Артем чуть не споткнулся на ровном месте.
Конечно, он мог догадаться. Да нет же! Он правда догадался – вот только понял об этом лишь сию секунду, едва Степан Горский вслух упомянул. И стало Артему еще гаже. Словно события, управлять которыми он стремился, вышагивая через безлюдные таежные пустоши, внезапно приняли его в свой мрачный, пропахший протухшим мясом оборот, и не было сил этому воздействию сопротивляться.

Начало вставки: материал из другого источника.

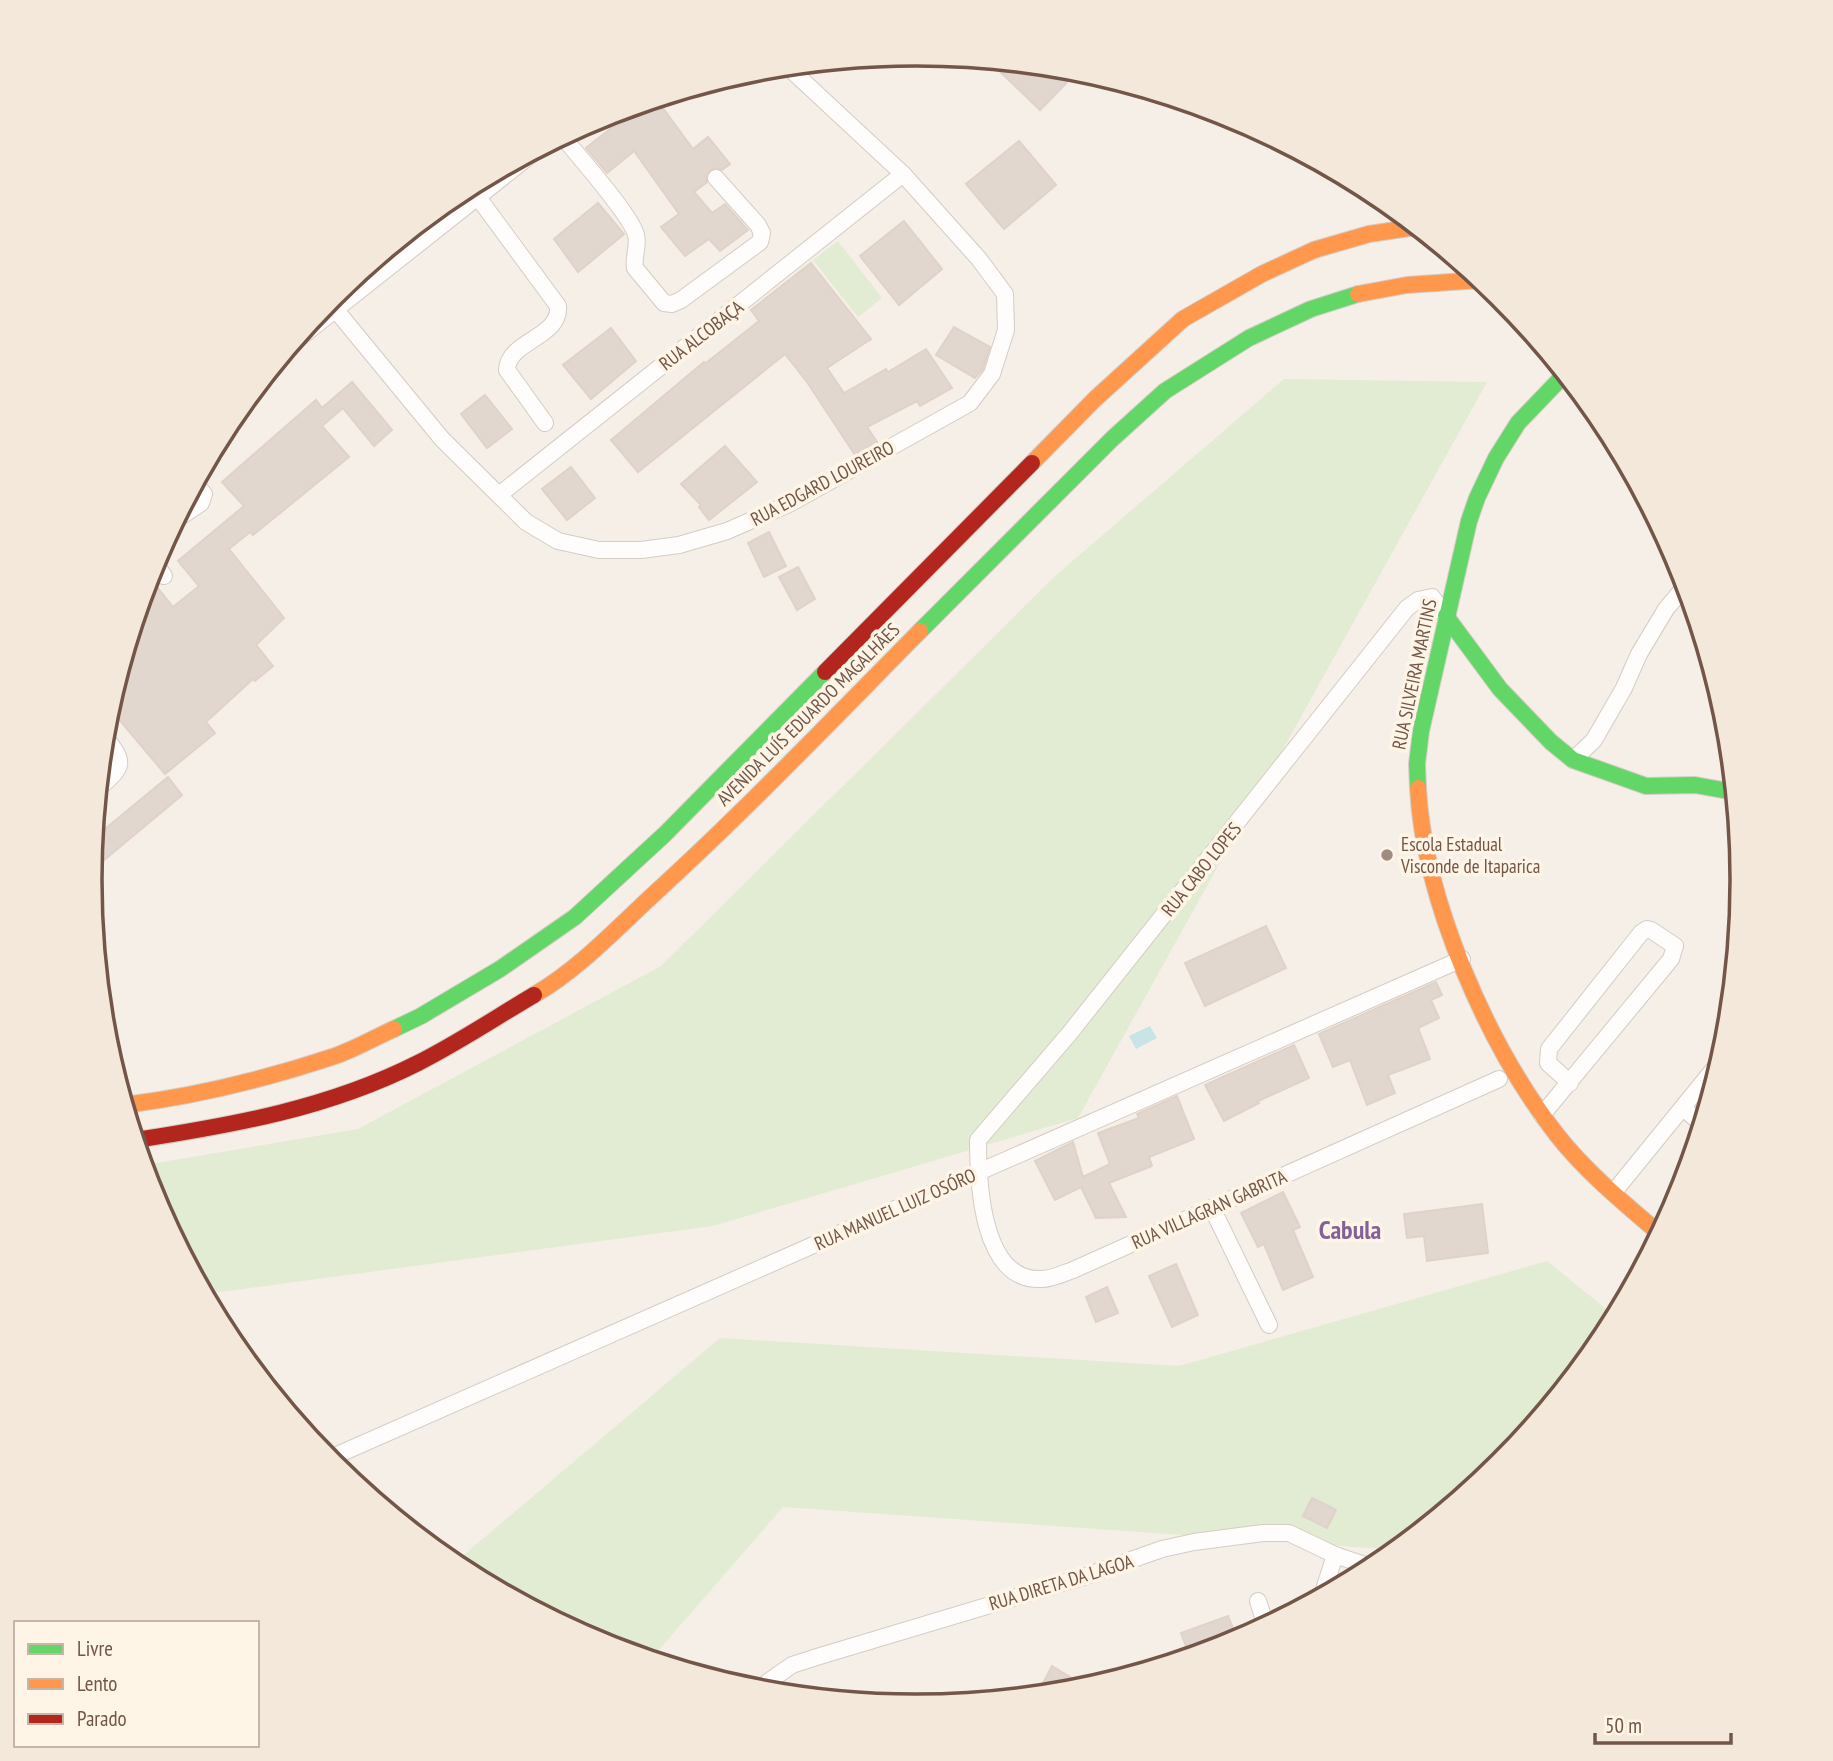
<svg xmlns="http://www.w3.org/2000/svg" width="1833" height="1761" viewBox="0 0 1833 1761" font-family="'PT Sans Narrow',sans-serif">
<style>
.green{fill:#e2ecd2}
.water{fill:#c9e4e6}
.building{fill:#e2d7cf;stroke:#dfd2c9;stroke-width:2}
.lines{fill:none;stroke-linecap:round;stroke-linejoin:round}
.street-casing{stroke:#d4ccc5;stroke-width:18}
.fast-casing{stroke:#d4ccc4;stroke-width:18}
.slow-casing{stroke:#d4ccc4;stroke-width:18}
.jam-casing{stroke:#d4ccc4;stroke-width:18}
.street{stroke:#fefdfb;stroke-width:16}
.fast{stroke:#63d668;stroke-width:16}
.slow{stroke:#ff974d;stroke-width:16}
.jam{stroke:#b3261e;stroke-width:16}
.poi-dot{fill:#a18c80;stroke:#fff5e7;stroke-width:2.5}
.labels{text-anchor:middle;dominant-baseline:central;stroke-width:7;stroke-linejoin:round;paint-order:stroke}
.street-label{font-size:19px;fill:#735648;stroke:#fff5e7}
.poi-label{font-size:19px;fill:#735648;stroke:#fff5e7;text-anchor:start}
.district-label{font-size:26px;font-weight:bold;fill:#836397;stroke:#fff5e7}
.rim{fill:none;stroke:#735648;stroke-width:3.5}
</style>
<rect width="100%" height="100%" fill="#f6efe7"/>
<g class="green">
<polygon points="838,241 882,298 858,317 813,260"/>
<polygon points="1284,379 1487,382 1078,1118 713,1226 205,1294 153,1196 144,1165 358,1129 661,966 1054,577"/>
<polygon points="1547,1261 1616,1317 1603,1340 1500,1465 1397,1550 783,1507 651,1659 600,1644 453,1564 720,1338 1179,1366"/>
</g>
<polygon class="water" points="1150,1026 1157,1038 1136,1049 1129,1036"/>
<g class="building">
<polygon points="990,62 1078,70 1079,70 1040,110"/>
<polygon points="657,100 693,149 708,137 730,164 722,170 715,168 710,170 706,175 707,182 694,192 712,213 725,204 748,230 720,251 709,239 685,256 661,227 679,214 634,151 607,173 586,148 641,105"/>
<polygon points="1019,141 1056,185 1004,229 966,184"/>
<polygon points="598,203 624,234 578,272 554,239"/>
<polygon points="904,221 942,269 899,305 860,256"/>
<polygon points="811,263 871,339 827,368 844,393 886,369 888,372 926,349 952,388 920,406 917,401 867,427 877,442 855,455 807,382 785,354 638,472 611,440 704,362 706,363 759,321 751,310"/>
<polygon points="954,327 990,347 983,369 975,378 936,355"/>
<polygon points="611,328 636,361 591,399 563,365"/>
<polygon points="352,382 392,430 374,446 343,408 322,426 349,457 253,535 250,532 229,549 284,618 256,645 273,666 255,681 253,679 206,722 215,733 165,774 117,717 106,726 149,577 173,607 199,586 178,561 244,506 222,482 316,400 322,408"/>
<polygon points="485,395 512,429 487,448 461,414"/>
<polygon points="725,446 757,482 709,520 699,507 701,505 681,484"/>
<polygon points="571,467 595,498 567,520 542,489"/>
<polygon points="769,532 786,566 764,577 748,543"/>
<polygon points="798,567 815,599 797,610 779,577"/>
<polygon points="168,777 182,795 91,871 94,838"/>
<polygon points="1266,926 1286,968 1205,1006 1185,963"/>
<polygon points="1436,982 1442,995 1431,1000 1439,1018 1418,1028 1430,1059 1388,1075 1395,1093 1367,1105 1350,1060 1333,1067 1319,1034"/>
<polygon points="1294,1045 1309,1078 1258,1101 1259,1103 1224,1121 1205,1085"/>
<polygon points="1177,1096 1194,1139 1149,1157 1152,1166 1109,1183 1126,1217 1096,1218 1081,1187 1055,1200 1035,1161 1073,1142 1083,1177 1110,1164 1098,1133 1139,1118 1137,1114"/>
<polygon points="1283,1192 1300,1227 1293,1230 1313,1277 1283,1290 1264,1244 1258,1247 1241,1213"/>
<polygon points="1482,1204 1488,1253 1427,1261 1424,1236 1407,1238 1404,1214"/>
<polygon points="1176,1264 1198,1315 1172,1327 1149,1276"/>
<polygon points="1107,1287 1118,1313 1096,1322 1086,1297"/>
<polygon points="1312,1498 1336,1510 1327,1528 1303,1516"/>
<polygon points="1228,1616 1238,1641 1190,1657 1181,1633"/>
<polygon points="1052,1666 1088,1688 1037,1695"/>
</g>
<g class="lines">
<g class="street-casing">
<g id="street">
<path d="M 563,137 C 579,157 631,215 636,235 C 639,246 633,256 635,268 L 664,303 L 672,304 L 681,300 L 760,242 L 762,233 L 758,225 L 716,178"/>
<path d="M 477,196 L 558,306 C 561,338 508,340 507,370 L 545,423"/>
<polyline points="335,309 442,439 526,522 558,541 599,550 641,550 679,545 727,531 789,504 970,403 992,374 1006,330 1005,294 979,259 903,174 788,67"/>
<polyline points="297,340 532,154"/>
<polyline points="499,495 903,174"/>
<polyline points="177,519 201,503 204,494 196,484"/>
<polyline points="154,562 164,576"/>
<path d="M 1446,616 L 1432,597 L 1418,600 L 1407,608 L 1069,1034 L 978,1140 C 978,1181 981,1283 1042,1279 C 1052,1279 1064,1273 1073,1270 L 1499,1079"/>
<polyline points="1573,760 1594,740 1624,688 1639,654 1666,609 1686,585"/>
<path d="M 99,788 C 124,766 126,763 104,736"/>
<polyline points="1683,1108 1702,1124"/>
<polyline points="1542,1115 1671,959 1675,946 1651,930 1647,929 1641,933 1549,1049 1548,1063 1570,1083"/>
<polyline points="1613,1193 1722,1059"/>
<polyline points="1212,1208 1269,1325"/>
<polyline points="328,1459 1462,959"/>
<polyline points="1322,1596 1335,1555"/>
<polyline points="1258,1601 1266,1626"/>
<polyline points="755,1691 792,1665 820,1656 1083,1577 1162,1549 1194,1542 1263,1533 1289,1533 1335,1555 1374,1568"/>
</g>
</g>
<g class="fast-casing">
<g id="fast">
<polyline points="1446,616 1500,689 1551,742 1573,760 1646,786 1695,785 1734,792"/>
<polyline points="920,631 1112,439 1165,391 1249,338 1311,309 1358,294"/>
<polyline points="1418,788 1417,764 1421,731 1469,521 1477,498 1496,458 1518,423 1565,374"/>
<polyline points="394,1029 421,1016 500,969 575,917 665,834 825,672"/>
</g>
</g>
<g class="slow-casing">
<g id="slow">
<polyline points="1358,294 1407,285 1480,280"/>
<polyline points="1032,463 1095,399 1183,319 1262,274 1314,250 1369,234 1416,227"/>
<path d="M 1418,788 C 1424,901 1488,1046 1557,1135 C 1586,1172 1624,1203 1660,1234"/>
<path d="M 534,995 C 579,969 617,928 655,893 C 747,809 833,719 920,631"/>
<path d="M 125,1105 C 197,1096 266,1079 335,1056 C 355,1049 374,1038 394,1029"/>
</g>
</g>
<g class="jam-casing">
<g id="jam">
<polyline points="825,672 1032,463"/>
<path d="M 136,1140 C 234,1125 329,1108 418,1063 C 458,1043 495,1018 534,995"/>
</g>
</g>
<use href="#street" class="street"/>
<use href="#fast" class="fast"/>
<use href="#slow" class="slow"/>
<use href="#jam" class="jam"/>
</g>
<circle class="poi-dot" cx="1387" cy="855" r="7"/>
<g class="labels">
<g class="street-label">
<text transform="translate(701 335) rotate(-38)">RUA ALCOBAÇA</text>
<text transform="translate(822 483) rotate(-28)">RUA EDGARD LOUREIRO</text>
<text transform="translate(1414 674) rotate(-78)">RUA SILVEIRA MARTINS</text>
<text transform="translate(808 714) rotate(-45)">AVENIDA LUÍS EDUARDO MAGALHÃES</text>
<text transform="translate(1201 869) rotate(-51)">RUA CABO LOPES</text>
<text transform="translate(895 1209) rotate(-24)">RUA MANUEL LUIZ OSÓRO</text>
<text transform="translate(1209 1209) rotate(-24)">RUA VILLAGRAN GABRITA</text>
<text transform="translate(1061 1582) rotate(-17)">RUA DIRETA DA LAGOA</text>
</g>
<g class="poi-label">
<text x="1401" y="844">Escola Estadual<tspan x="1401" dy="22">Visconde de Itaparica</tspan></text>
</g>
<g class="district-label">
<text x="1350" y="1229">Cabula</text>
</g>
</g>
<path d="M0 0H1833V1761H0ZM102 880a814 814 0 1 1 1628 0a814 814 0 1 1-1628 0Z" fill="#f4e8da" fill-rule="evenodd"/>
<path class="rim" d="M102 880a814 814 0 1 1 1628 0a814 814 0 1 1-1628 0Z"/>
<rect x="14" y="1621" width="245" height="126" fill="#fff5e7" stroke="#c7b5a7" stroke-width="2"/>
<rect x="28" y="1644" width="35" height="10" fill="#63d668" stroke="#c7b5a7" stroke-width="2"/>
<text x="77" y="1656" font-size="21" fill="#735648">Livre</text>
<rect x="28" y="1679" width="35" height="10" fill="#ff974d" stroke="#c7b5a7" stroke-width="2"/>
<text x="77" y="1691" font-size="21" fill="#735648">Lento</text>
<rect x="28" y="1714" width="35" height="10" fill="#b3261e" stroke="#c7b5a7" stroke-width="2"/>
<text x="77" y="1726" font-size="21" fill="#735648">Parado</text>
<path d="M1595 1733v10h136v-10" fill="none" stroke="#735648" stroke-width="3.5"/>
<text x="1605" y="1733" font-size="21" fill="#735648" stroke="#fff5e7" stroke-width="5" paint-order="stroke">50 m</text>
</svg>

Он потянулся нащупать образок на шее, а Степан уже заталкивал гостя в очередной переулок. Поселок, с холма казавшийся компактным и убогим, изнутри производил впечатление бесконечного лабиринта. Только теперь Кузнецов понял, что ему составит немалого труда найти выход, если Волю потребуется покидать в спешке и со стрельбой…
– Выходит, Степанович у вашего Николая – не отчество, а принадлежность скорее? – постаравшись взять себя в руки и перехватить инициативу в беседе, спросил Артем. Концентрация мыслей чуть не отняла у него последние силы, а тесные проулки поплыли, будто сделанные из воска.
– Ага, в точку попал, сынок, – покивал старик, участливо заглядывая в лицо. – И принадлежность, и фамилия. Ох, совсем ты утомился, я вижу. Не болен, часом?
– Нет, спасибо, все в порядке, – соврал Артем, и впервые за долгое время не был уверен, что его ложь прозвучала убедительно.
Улицы сменяли одна другую. Над головой шумело белье. Навстречу попадались местные: с Горским тихонечко здоровались, на Кузнецова глядели, будто на место пустое. Где-то в стойле, за рядами контейнерных стен, промычал бык. Ущелья из вагонов все отчетливее нашептывали Артему, что он находится не под открытым небом, а глубоко под землей, и избавиться от угнетающего впечатления не помогали даже отчеты «балалайки».
Чуть приотстав от старика, он попробовал сосредоточиться на работе.
Там, где стены домов-ящиков украшали детские рисунки, повертел головой, старательно фотографируя. Звезду о восьми лучах. Корчащиеся в ее молниях фигурки. Женщину в центре узора, нарочито карикатурную, с большой грудью и не менее большим задом. Артем чувствовал себя так, словно его находка стала трясиной, а предчувствие успеха – тяжелой свинцовой чушкой. И чем крепче он сжимал в руках увесистый брусок оправдавшегося ожидания, тем глубже погружался в… Во что? На этот вопрос Кузнецов ответа пока не имел.